В середине июня он впервые не смог выйти на службу. Попросил меня прийти, исповедался, а потом спросил: «Когда пропоёте надо мной "Со святыми упокой”, куда положите?» Я понял, что в ложных утешениях брат не нуждается, и показал на поклонный крест, который стоит у нас в скиту: «Под ним и положим». «Мне нравится», – сказал Александр. Мы оба немножко поплакали, и я подивился спокойствию брата, с которым он уходил в Вечность, – страха не было вовсе. Ему становилось всё хуже, он начал задыхаться, но потом болезнь вдруг отступила. Брат Александр окреп, казалось, передумал умирать, и ещё две недели служил литургию. Народ к нему потянулся: и врачи с медсёстрами, без вызова, по своей воле, и наши прихожане. До двадцати человек в день его навещало. Кто лекарства нёс, кто святыньки – образа, маслице освящённое. Люди шли, чтобы выразить свою любовь, и это всех нас воодушевляло.

Когда его не стало, мы всё смотрели на его лицо, на котором было такое блаженство, словно не смерть с косой он увидел в последний миг, а ангелов. И у нас не было скорби при виде этой улыбки. Владыка приехал, отслужил панихиду в сослужении одного протоиерея, восьми игуменов и иеромонахов. Храм не мог вместить всех желающих проститься с братом, и я впервые так отчётливо понял, что мы все родные люди не в переносном, а в прямом смысле. Мы все – рода христианского, и столь близки друг другу, что осознать этого пока не можем. Владыка распорядился похоронить Александра не под поклонным крестом, а на ещё лучшем месте – в Ульяново, где погребают всех наших монахов. Братия там была занята сенокосом, но, когда увидела, что мы подъезжаем, на тракторе вернулась в обитель. Вижу: бегут в рубахах, вспотевшие, усыпанные какой-то трухой, переодеваются в монашеские одежды. В Троицком храме игумен Савва и уже одиннадцать священников отслужили панихиду. Насельники монастыря приняли Александра как родного, дорогого брата. Видно, дан был ему от Господа великий дар – объединять нас, христиан. Было так радостно, словно вторую Пасху в этом году встречаем.

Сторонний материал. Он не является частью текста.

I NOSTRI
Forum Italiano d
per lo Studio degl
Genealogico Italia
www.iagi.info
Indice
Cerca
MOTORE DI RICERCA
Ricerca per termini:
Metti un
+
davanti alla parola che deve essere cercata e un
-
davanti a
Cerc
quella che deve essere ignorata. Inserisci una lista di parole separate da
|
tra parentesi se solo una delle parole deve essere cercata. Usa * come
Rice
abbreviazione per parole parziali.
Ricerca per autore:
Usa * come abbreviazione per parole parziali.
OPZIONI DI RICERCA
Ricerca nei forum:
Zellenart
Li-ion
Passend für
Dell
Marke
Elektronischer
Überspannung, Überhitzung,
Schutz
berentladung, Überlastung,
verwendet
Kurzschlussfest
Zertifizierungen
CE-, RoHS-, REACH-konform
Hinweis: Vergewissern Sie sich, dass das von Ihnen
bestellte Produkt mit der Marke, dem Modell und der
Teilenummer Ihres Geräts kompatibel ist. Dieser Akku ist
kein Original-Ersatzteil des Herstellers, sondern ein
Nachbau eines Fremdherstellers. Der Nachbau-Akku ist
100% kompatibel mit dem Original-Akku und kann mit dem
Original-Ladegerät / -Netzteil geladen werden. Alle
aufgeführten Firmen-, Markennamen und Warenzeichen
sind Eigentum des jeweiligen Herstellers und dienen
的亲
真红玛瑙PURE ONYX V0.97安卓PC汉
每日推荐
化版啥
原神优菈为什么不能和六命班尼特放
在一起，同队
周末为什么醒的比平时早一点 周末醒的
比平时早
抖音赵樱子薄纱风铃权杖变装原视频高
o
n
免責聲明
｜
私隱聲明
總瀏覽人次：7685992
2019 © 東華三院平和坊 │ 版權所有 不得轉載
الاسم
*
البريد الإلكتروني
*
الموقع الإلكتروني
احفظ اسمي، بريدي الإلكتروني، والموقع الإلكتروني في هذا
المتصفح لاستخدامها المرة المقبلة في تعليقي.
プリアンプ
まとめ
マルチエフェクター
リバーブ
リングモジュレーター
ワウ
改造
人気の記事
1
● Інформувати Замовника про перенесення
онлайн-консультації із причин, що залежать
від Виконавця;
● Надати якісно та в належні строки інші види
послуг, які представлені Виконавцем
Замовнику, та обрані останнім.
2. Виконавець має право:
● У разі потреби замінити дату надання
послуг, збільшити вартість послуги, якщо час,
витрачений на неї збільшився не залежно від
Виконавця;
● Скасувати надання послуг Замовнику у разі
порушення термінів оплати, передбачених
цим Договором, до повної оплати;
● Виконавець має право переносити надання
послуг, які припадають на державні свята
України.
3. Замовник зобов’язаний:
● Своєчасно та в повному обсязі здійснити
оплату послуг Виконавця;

Такого благоговения, такой правды, которой жил брат Александр, я редко видел в людях. В нём не было ни тени неискренности, наигранности. Говорил он редко, но удивительно точно и хорошо. Я просил его записывать, но отец Александр всё отнекивался. Понятно было, что духовно одарён, но скрывал это. Он, будучи схииеродиаконом, вообще стеснялся при мне, игумене, благовествовать. Братия скита, прихожане передали потом мне его главные слова: «Во всём, что с нами происходит, ищите глубокий смысл».

…Такое многолюдство было у нас в последние недели его жизни, а сейчас – тишина. Но торжественная. Молимся и чувствуем: он рядом. Брат Александр мало физически потрудился в скиту: мало гвоздей забил, дров наколол, печи не топил ни разу. Но он за нас молился.